→ **STORED DATA**:
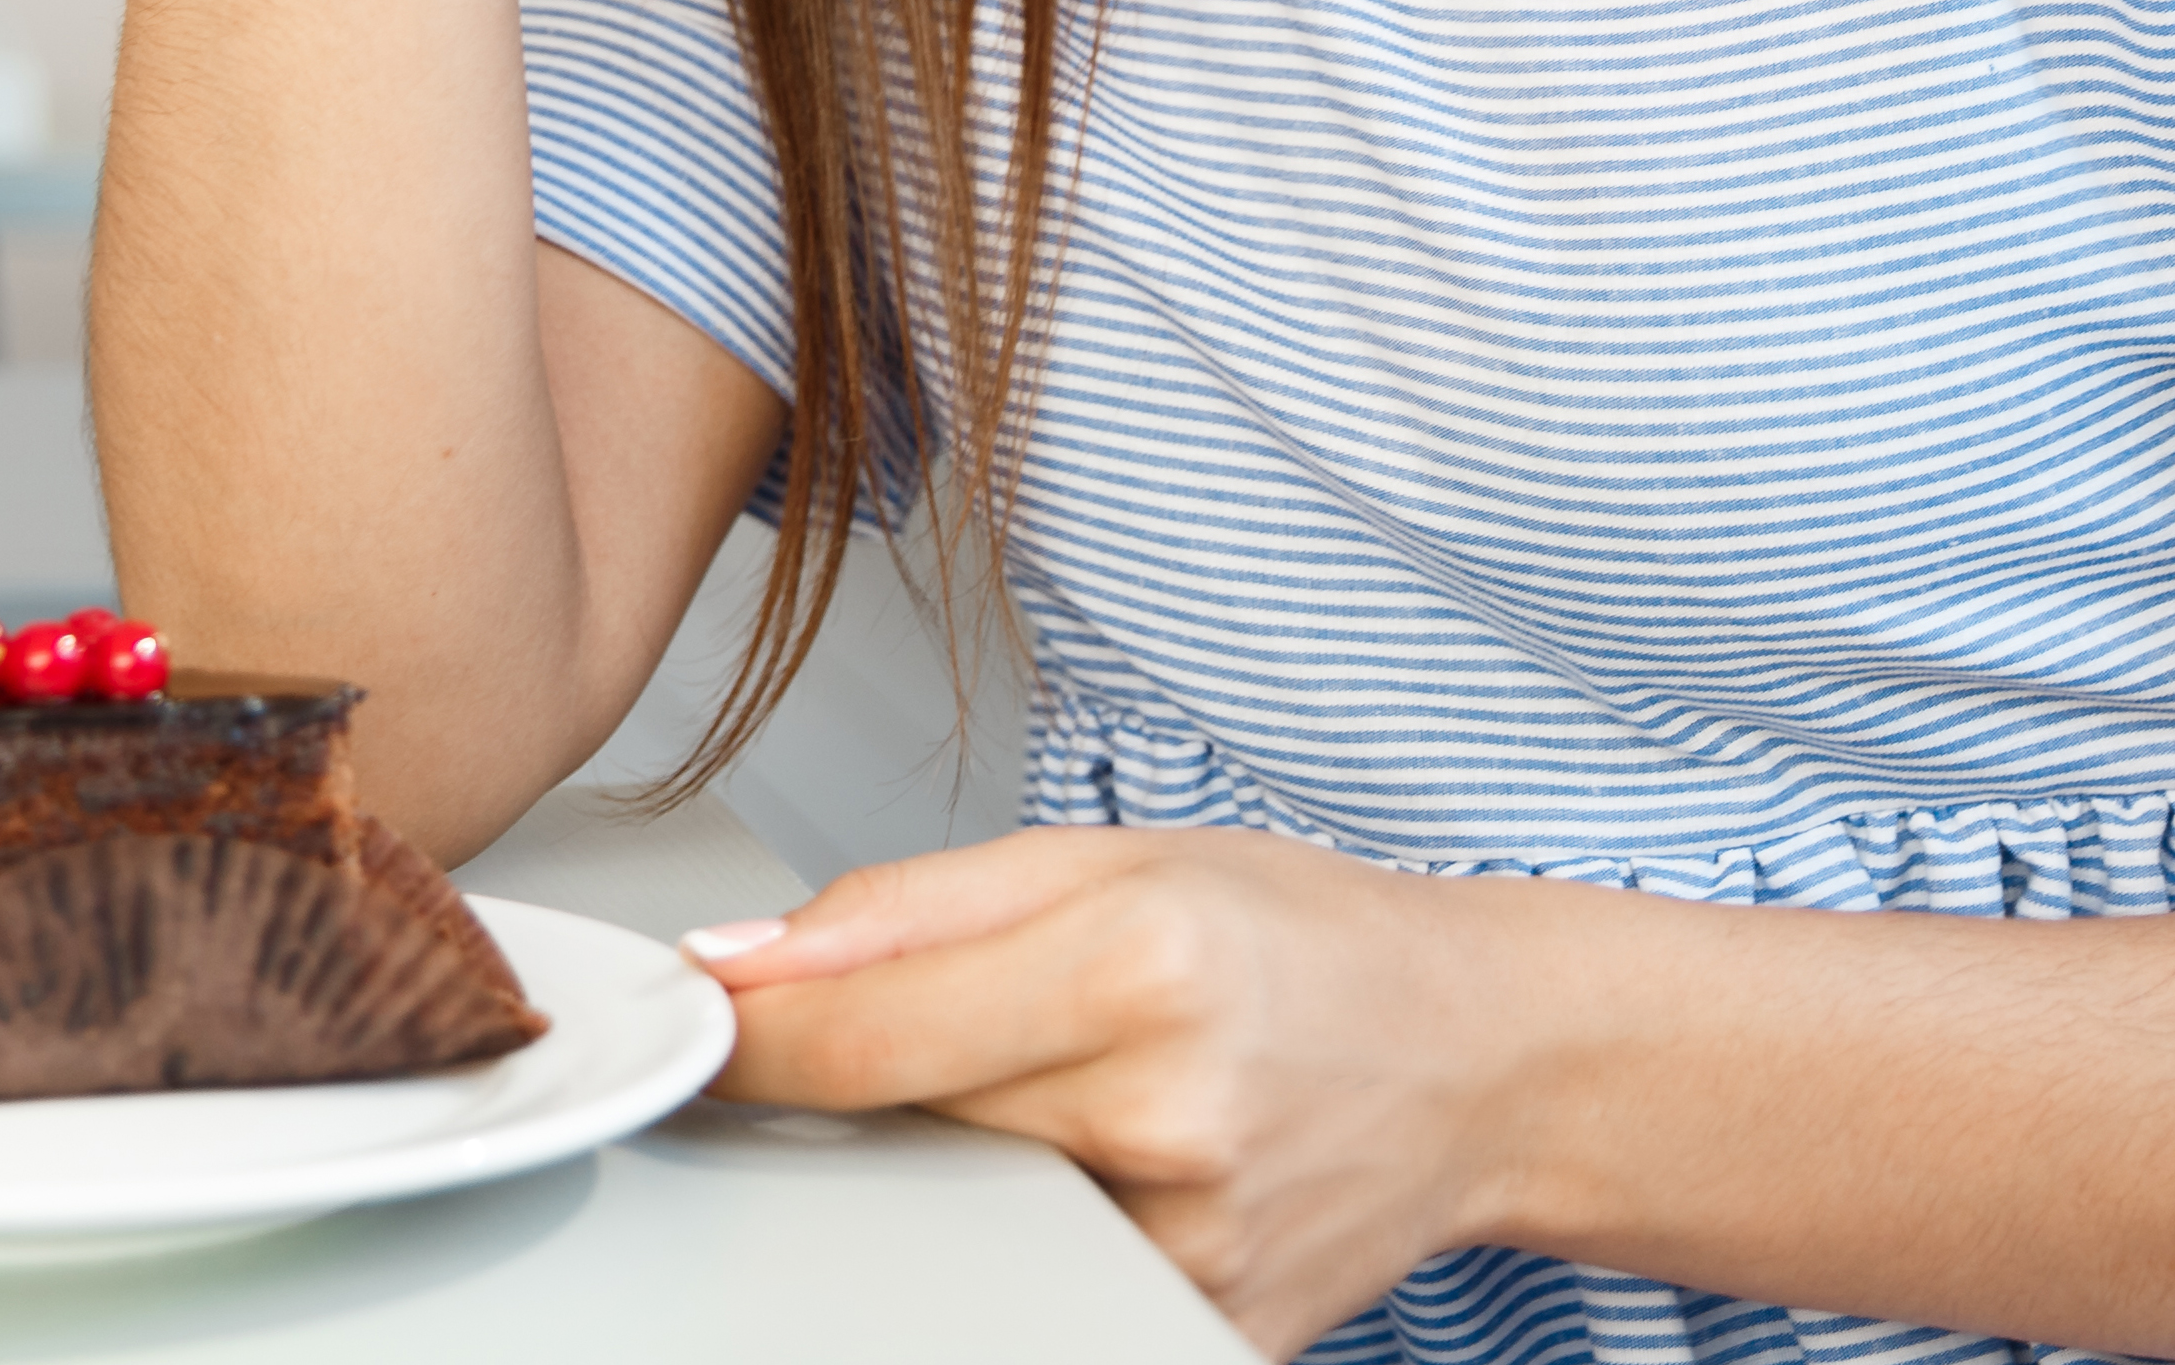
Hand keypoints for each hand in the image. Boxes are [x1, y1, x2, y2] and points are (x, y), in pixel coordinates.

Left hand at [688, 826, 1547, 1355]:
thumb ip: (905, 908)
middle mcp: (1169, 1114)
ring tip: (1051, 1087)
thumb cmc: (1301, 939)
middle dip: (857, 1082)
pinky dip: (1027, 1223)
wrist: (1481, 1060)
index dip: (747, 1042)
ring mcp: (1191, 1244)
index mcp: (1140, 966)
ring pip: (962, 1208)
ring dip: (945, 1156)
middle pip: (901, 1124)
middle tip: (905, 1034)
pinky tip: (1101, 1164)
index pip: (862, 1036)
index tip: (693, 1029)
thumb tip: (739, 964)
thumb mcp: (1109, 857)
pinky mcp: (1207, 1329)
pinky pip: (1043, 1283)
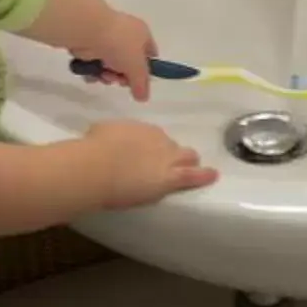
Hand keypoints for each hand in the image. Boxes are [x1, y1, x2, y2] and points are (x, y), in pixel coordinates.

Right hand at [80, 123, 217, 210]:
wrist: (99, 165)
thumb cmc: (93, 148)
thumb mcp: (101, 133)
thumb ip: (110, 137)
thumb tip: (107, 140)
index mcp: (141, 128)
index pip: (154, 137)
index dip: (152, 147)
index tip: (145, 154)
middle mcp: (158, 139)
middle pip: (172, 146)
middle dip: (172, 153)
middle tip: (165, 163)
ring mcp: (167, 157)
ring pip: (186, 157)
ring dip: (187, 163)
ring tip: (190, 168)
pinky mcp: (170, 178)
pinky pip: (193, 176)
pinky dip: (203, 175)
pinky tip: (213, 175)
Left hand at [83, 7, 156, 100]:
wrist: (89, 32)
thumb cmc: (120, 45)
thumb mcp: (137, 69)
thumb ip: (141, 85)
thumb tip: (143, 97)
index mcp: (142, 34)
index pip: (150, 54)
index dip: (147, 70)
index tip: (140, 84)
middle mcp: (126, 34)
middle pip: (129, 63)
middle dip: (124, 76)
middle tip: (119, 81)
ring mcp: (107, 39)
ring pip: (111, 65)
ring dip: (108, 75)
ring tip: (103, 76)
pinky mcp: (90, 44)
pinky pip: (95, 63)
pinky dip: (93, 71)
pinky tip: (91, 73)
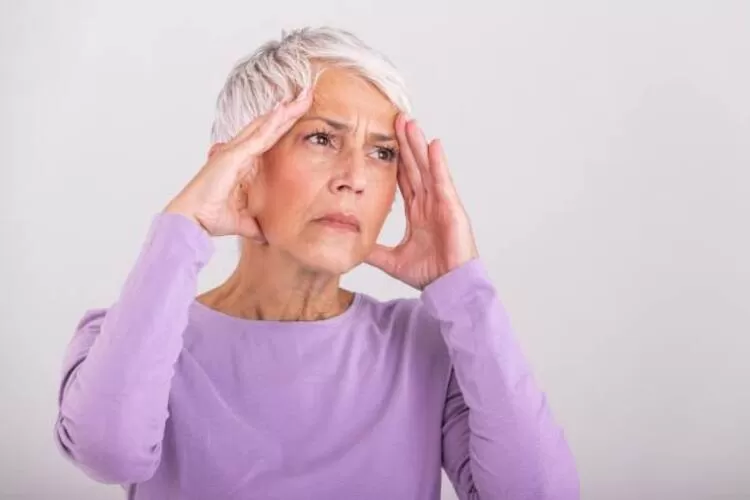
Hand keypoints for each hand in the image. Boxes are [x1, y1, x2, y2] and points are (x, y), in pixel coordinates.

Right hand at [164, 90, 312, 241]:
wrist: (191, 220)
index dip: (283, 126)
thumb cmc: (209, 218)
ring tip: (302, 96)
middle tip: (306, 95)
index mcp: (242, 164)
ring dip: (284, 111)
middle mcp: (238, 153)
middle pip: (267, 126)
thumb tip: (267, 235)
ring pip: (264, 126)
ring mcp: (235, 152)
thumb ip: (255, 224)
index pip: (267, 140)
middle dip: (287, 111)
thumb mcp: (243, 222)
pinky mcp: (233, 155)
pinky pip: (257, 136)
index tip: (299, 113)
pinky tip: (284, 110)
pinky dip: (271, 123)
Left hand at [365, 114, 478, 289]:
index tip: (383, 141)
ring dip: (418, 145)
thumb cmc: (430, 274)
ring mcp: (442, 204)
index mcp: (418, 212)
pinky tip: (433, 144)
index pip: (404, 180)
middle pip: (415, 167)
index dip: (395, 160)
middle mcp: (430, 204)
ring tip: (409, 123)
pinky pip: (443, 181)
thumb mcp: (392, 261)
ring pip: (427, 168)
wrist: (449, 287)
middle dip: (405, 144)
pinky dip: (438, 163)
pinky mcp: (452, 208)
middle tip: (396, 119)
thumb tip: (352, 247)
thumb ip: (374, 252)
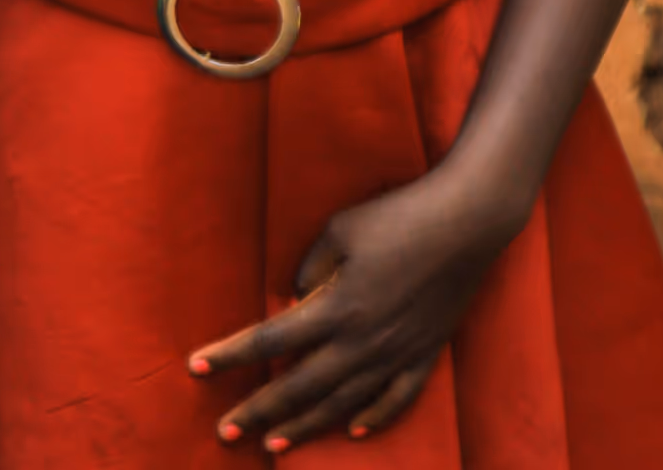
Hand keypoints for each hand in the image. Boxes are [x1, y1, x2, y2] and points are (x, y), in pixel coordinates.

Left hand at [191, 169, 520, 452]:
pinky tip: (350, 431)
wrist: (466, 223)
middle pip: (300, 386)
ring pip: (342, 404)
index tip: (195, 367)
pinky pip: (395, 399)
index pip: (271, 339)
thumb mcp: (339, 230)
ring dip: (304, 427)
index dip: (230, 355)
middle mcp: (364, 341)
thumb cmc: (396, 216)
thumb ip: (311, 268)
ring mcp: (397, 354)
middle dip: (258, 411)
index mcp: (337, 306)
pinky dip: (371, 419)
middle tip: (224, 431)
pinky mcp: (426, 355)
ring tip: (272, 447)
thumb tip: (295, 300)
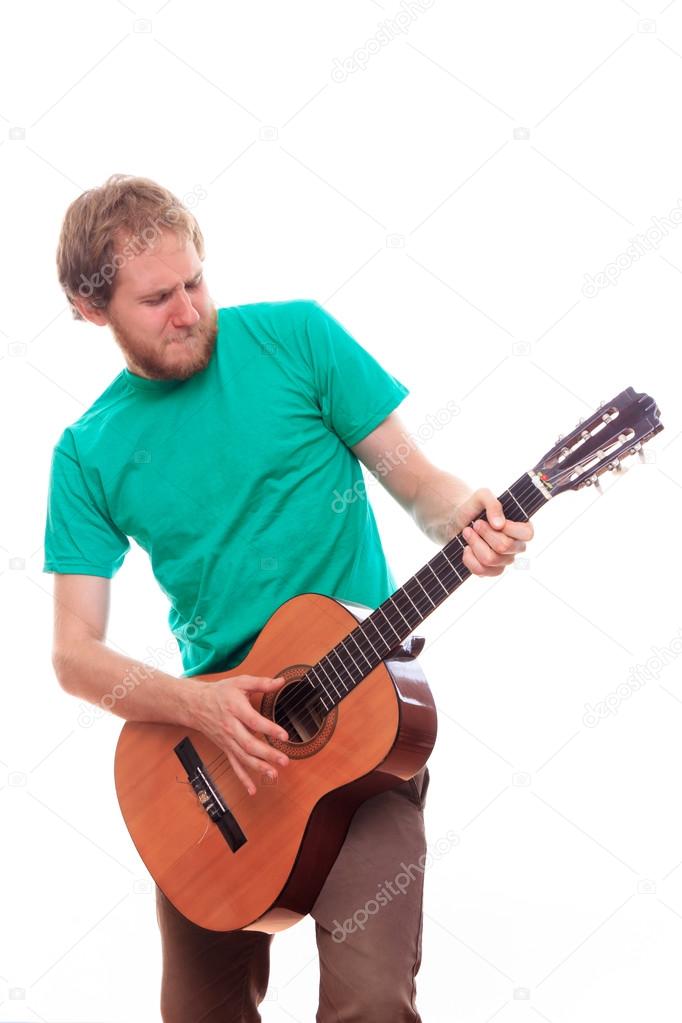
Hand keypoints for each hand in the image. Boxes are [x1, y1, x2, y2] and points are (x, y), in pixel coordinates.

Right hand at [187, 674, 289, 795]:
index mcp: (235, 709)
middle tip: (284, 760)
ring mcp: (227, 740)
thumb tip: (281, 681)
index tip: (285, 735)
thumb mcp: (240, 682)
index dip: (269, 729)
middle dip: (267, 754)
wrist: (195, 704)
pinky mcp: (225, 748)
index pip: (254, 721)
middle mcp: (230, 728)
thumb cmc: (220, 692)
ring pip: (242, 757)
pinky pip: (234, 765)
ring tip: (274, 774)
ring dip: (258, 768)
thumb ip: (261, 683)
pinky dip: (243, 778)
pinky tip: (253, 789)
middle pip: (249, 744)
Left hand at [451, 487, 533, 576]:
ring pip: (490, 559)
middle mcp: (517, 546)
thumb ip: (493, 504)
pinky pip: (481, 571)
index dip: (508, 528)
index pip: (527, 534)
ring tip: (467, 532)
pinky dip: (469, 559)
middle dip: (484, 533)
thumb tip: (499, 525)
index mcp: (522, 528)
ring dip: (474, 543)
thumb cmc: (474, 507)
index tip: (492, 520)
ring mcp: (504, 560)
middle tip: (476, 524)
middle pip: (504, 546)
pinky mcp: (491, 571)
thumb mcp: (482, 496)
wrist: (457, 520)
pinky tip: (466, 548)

→ **WHAT IS NEEDED**:
Using the listing, count the lines where the word "Left" appears and reply with only that number.

→ **SOLUTION BELOW**:
5